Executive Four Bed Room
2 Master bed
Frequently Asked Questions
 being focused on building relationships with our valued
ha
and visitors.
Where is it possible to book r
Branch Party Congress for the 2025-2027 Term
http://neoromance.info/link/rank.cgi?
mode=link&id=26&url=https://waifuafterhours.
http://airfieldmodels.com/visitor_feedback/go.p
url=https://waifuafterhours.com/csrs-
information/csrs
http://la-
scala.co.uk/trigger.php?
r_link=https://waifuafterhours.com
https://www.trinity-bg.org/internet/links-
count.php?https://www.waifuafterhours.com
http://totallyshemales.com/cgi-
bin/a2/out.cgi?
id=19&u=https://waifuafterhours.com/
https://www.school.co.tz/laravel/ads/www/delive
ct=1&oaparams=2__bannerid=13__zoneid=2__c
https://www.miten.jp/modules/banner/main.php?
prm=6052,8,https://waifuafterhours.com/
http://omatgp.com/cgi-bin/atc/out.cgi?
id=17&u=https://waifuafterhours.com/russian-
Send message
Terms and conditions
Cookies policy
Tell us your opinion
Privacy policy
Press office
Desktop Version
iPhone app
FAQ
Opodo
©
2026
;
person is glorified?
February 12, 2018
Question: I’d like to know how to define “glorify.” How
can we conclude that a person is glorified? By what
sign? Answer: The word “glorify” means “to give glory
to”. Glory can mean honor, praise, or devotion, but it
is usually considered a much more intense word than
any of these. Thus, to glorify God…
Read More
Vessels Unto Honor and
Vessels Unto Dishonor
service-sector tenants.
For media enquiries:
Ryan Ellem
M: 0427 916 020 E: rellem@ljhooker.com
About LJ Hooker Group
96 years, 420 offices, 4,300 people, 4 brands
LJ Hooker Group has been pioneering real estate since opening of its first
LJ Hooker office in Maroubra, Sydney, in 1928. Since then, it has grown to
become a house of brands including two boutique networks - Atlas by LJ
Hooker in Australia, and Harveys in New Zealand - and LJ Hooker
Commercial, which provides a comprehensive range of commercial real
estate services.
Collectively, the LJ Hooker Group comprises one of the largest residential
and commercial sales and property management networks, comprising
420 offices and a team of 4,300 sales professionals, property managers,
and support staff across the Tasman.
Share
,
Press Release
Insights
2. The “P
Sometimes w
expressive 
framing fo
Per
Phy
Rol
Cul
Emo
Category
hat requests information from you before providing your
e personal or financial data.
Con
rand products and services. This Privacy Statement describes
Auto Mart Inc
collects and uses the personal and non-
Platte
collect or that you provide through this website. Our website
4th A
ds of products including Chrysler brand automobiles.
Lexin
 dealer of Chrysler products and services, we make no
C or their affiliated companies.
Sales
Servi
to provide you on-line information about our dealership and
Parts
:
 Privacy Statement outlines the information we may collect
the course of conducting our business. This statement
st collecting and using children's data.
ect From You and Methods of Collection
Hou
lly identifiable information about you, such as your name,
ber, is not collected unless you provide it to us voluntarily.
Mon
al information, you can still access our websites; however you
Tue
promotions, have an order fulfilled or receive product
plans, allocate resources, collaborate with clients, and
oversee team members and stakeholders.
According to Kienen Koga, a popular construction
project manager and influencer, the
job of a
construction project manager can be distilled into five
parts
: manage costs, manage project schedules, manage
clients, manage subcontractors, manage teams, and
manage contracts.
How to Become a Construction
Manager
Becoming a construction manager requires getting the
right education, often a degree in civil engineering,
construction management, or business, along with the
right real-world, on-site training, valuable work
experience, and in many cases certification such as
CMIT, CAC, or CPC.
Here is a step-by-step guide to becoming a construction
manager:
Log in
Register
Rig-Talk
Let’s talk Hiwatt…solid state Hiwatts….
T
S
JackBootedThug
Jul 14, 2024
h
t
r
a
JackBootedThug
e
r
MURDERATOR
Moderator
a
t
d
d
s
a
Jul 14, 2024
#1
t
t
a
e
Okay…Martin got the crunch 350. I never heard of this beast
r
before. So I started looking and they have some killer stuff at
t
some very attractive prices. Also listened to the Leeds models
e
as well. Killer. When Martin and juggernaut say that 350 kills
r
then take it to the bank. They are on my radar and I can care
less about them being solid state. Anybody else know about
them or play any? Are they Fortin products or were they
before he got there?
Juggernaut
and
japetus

────────────────

→ **WHAT YOU NEED TO DO**
In the records above, some lines hold the word "Martin"; copy each such line.

→ **WORKED SOLUTION**
Okay…Martin got the crunch 350. I never heard of this beast
as well. Killer. When Martin and juggernaut say that 350 kills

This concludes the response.